Und das tut auch die Blütenpracht, die uns seit Wochen vor einem älteren Reihenhaus in der Nachbarschaft zum Staunen bringt. Manche Menschen haben einfach ein Händchen dafür, etwas Wunderschönes mal eben so an eine Hauptstraße inmitten einer Kleinstadt-Wohngegend zu zaubern. Kleine Perlen, große Werte.

Hunde- und Katzenbar
Nach vier ausgiebig gestreichelten Hunden (einer sehr alten Labradorlady, die ihr Fell wechselte wie Flokati-Wölkchen, einem gerade einmal drei Monate alten Boxer-Shar-Pei-Mix mit großer Schnauze und kleinen tapsigen Beinchen und zwei Malteser-Wirbelwinden) kommen wir Mittags im Café Extrablatt an. Unserer Kreativ-Kantine, in der schon so manche verrückte Idee geboren wurde. Übrigens auch dieses Web-Projekt hier. Das Extrablatt serviert günstige Mittagsmenüs für uns und eine „All-you-can-drink“-Flatrate für Vierbeiner. Wie süß und sinnvoll ist das denn? Hund oder Katze müsste man sein.

Adventserinnerungen auf dem Marktplatz von Wesel
Er hat schon was Majestätisches, der Willi-Brordi-Dom in Wesel. Immer, wenn ich am Marktplatz vorbeigehe, kommen Erinnerungen.

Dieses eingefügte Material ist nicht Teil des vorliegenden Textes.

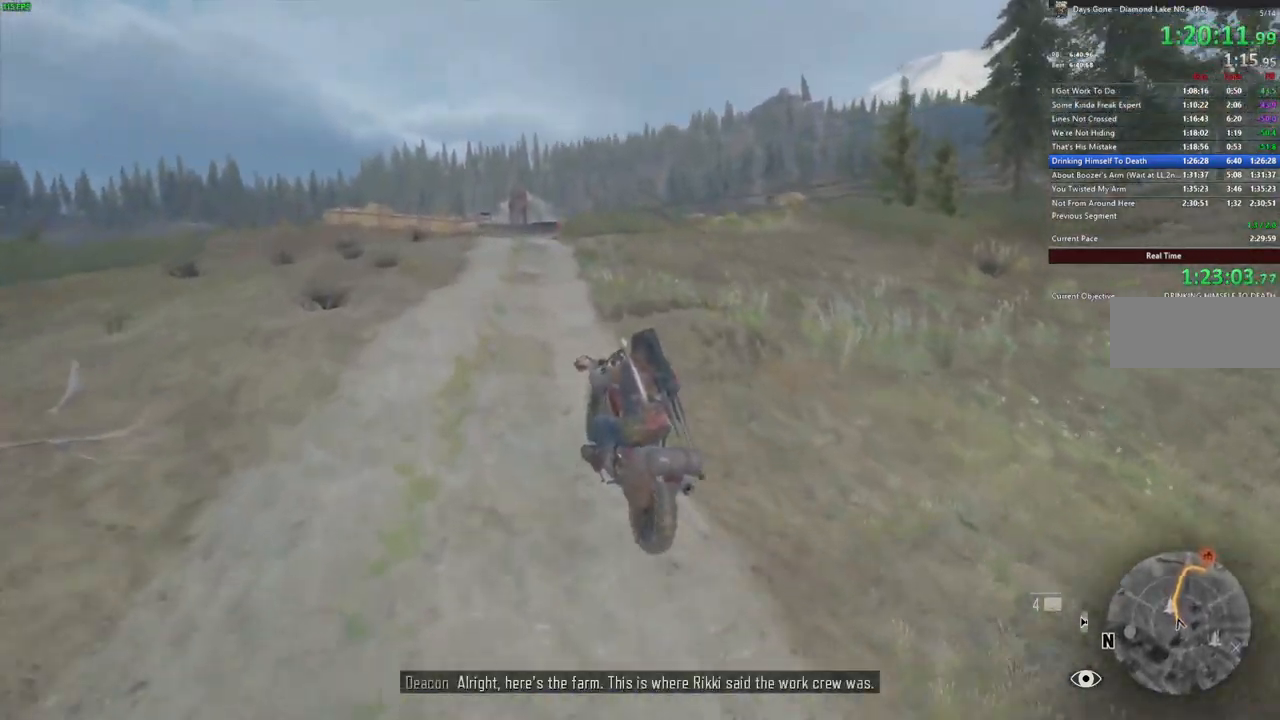
{"keys": ["w"], "mouse": [], "events": [[217, "a", "down"], [333, "a", "up"]]}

Heute: Dezember 2022. In der Mitte des Marktplatzes, dort wo jetzt gerade alles frei ist, stand bereits die Weihnachtstanne. Weihnachts-Kunsttanne, besser gesagt. Naja, vielleicht war es auch eher so eine Weihnachtspyramide. Auf jeden Fall war vielleicht der Weihnachtsbaum Fake, dafür mein Hochzeitskleid ganz echt. Im Vom-Winde-verweht-Stil mit weit ausladendem Rock, Korsage und Puffärmeln. Ja, es war kühl, aber mir war trotzdem heiß. Und als ich so im Kleid auf dem schon dunklen Marktplatz stand, kam ein Mann auf mich zu. Nicht mehr ganz nüchtern vielleicht, aber sympathisch: „Sag mal, du bist doch ein Weihnachtsengel!“ Und bat dann mit großen, fast Kinderaugen, um ein Foto. Ich hab ja gesagt. Und Stephan auch. Das hatten wir an dem Tag ja schon geübt.

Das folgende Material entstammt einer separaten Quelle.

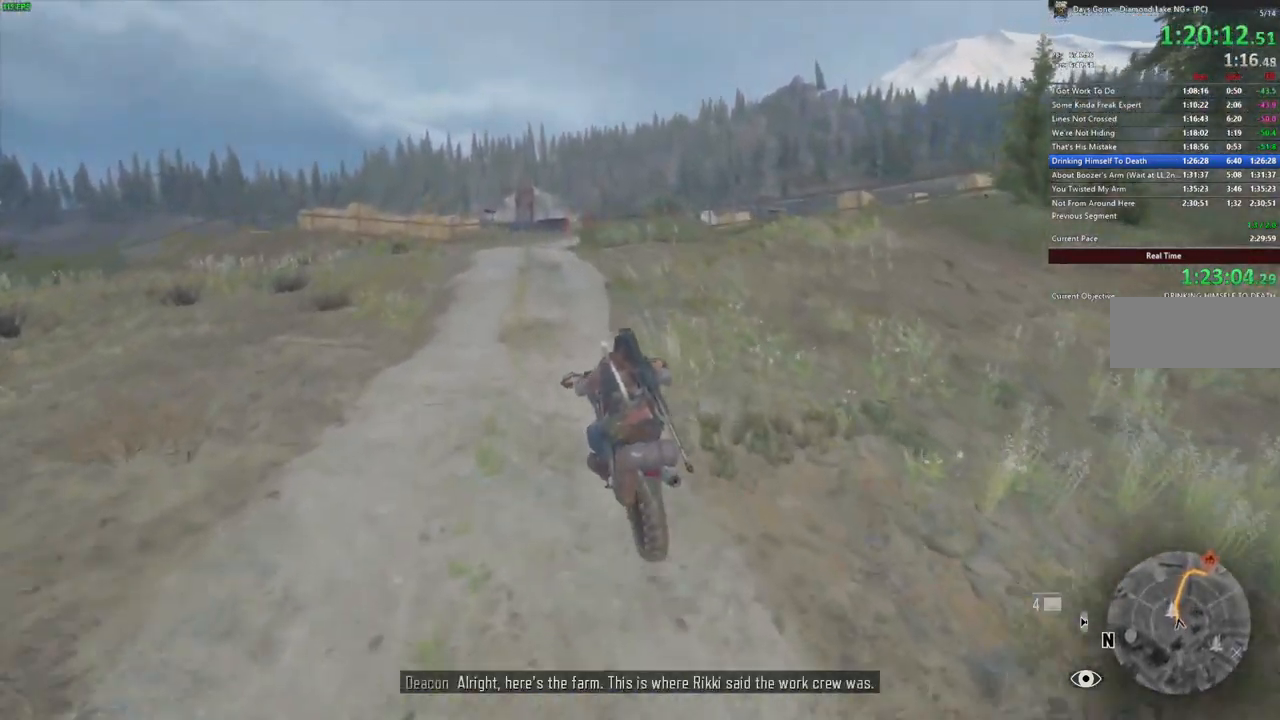
{"keys": ["w"], "mouse": [], "events": [[33, "d", "down"], [117, "d", "up"]]}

Gedenkstein für Konrad Heresbach
„Denn es gilt Irrtümer, nicht Menschen auszurotten.“ Was für ein Wort von Konrad Heresbach, der hier in Wesel gelebt hatte! Theologe, Philologe, Pädagoge, Jurist, Autor, Übersetzer. Humanist. Und, was macht so ein Mann, den man wohl wirklich als weise bezeichnen kann? Er setzt sich für das Bildungswesen und für Toleranz in der Kirchenpolitik ein. Das ist gelebte Nächstenliebe und ein ganz klarer Fokus auf Sinn und Werte. Und ziviler Ungehorsam gegen das „Halt du sie dumm, ich halt sie arm“! Der Mann hat schon vor einem halben Jahrtausend echt verstanden, worum es geht.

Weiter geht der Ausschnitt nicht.